Austerity could push up to 25 million more Europeans into poverty by 2025, the charity Oxfam warns in a new report.
The austerity policies pursued over the last three years—policies that harken back to the "ruinous structural adjustment policies imposed on Latin America, South-East Asia, and sub-Saharan African in the 1980s and 1990s"—have attacked and privatized public services and eroded collective bargaining systems, and left soaring unemployment and worsened inequality.
“Europe’s handling of the economic crisis [by choosing austerity] threatens to roll back decades of social rights," stated Natalia Alonso, Head of Oxfam’s EU office.
Calling austerity "moral and economic nonsense," Alonso warned that "Aggressive cuts to social security, health and education, fewer rights for workers and unfair taxation are trapping millions of Europeans in a circle of poverty that could last for generations."
Without a change off the austerity course, up to 146 million people, over a quarter of the population, could be at risk of poverty.
There have been winners, Oxfam states in its report, A Cautionary Tale, and the gap between the winners and losers shows how austerity has fueled inequality.
“The only people benefiting from austerity are the richest 10% of Europeans who alone have seen their wealth rise," Alonso said.
"Greece, Ireland, Italy, Portugal, Spain and the UK – countries that are most aggressively pursuing austerity measures - will soon rank amongst the most unequal in the world if their leaders don’t change course. For example, the gap between rich and poor in the UK and Spain could become the same as in South Sudan or Paraguay,” she added.

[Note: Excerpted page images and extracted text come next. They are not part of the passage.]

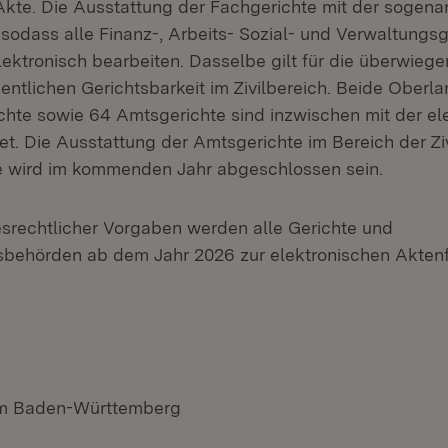
Akte. Die Ausstattung der Fachgerichte mit der sogenan
sodass alle Finanz-, Arbeits- Sozial- und Verwaltungs
lektronisch bearbeiten. Dasselbe gilt für die überwieg
entlichen Gerichtsbarkeit im Zivilbereich. Beide Oberl
ichte sowie 64 Amtsgerichte sind inzwischen mit der el
et. Die Ausstattung der Amtsgerichte im Bereich der Ziv
te wird im kommenden Jahr abgeschlossen sein.
rechtlicher Vorgaben werden alle Gerichte und
sbehörden ab dem Jahr 2026 zur elektronischen Akten
ium Baden-Württemberg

And, the report states, "Women will be the hardest hit." The report explains that
As women are more likely to be responsible for the car e of children and other dependents, they are disproportionately affected by cuts to child benefit, housing benefit, disability benefits, or other types of welfare payment , limiting their access to the job market.
The scathing report states that austerity has been nothing short of a total failure:
...after almost three years of implementation, austerity is failing even on its own terms – increasing deficits in some countries and raising debt levels – let alone in terms of the huge, unevenly distributed human costs.
Oxfam concludes that
This is a crisis that exposes an imbalance of power: the dysfunctional financial systems that caused the crisis have largely escaped unscathed, but the costs of their actions have been borne by everyone, with the most vulnerable bearing the heaviest burden.
But it doesn't have to be this way, Oxfam says. Instead of austerity, the group says Europe should pursue alternatives that invest in public services, including high quality healthcare and education, employment creation, democracy and a fairer tax system including a Financial Transaction Tax.